J’arrive, au fond des fondations de la tour, à mon but. Comme toutes les fois précédentes, mes marionnettes et moi y faisons place nette pendant que je remplis ma bourse. A nouveau, je parviens dans la pièce où fut emmurée vive la Comtesse maléfique. A nouveau, je la punis de ses crimes et trouve son trésor caché.

Les runes. Enfin. Qu’importe l’or ! Presque. Mais ces pierres gravées valent davantage que des poignées de métal jaune. Par chance – et cette fois, je suis impuissant à intervenir – une partie de ce que je cherche se trouve au milieu du tas. Plus qu’une, et le Mot sera à ma disposition. Je trouverai bien un moyen de me la procurer.

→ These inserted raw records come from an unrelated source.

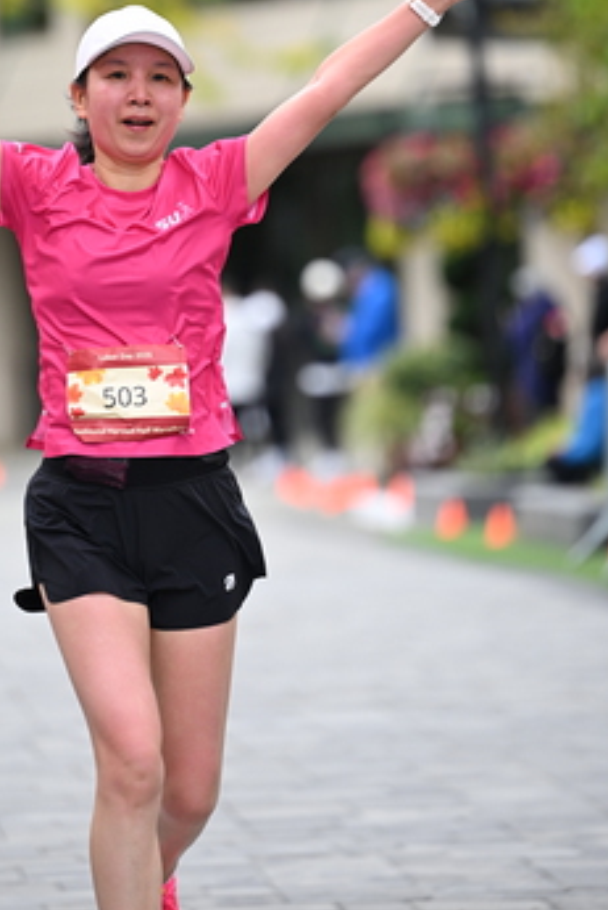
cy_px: 268
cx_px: 162
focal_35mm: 278
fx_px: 7035
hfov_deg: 4.9
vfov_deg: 7.4
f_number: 2.8
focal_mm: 175
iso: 640
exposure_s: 1/2000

***** VOUS AVEZ ETE EXCLU POUR USAGE DE PROGRAMME NON-AUTORISE *****

Putain, les enculés ! Mon sélecteur de map. Bande de raclures de merde. Si j’ai perdu mon Eth, ils vont le sentir passer. Quand je pense à tous les gros cheaters qui s’en tirent !

Je reprends mes esprits. J’ai pété ma chaise contre un mur. Tant pis, je jouerai sur mon lit. Plus confortable, de toute façon.

Bon, j’ai une heure à tuer avant de repartir killer du mob avec mon palouf lightning. La nuit vient de tomber, et j’ai une bonne grosse dalle. Combien de jours que j’ai rien bouffé ? Je sais plus. Autant en profiter pour aller me péter le bide.

Je quitte le jeu, me déconnecte d’aMSN et mets ma machine en veille. Je me dirige vers mes baskets, me ravise, enfile d’abord un jean usé par-dessus mon calebard. Après avoir fermé ma porte à clé, je dévale les escaliers. Direction McDo.

Rien ne vaut le sang d’un célib obèse qui se bouffe un Maxi Best Of à dîner.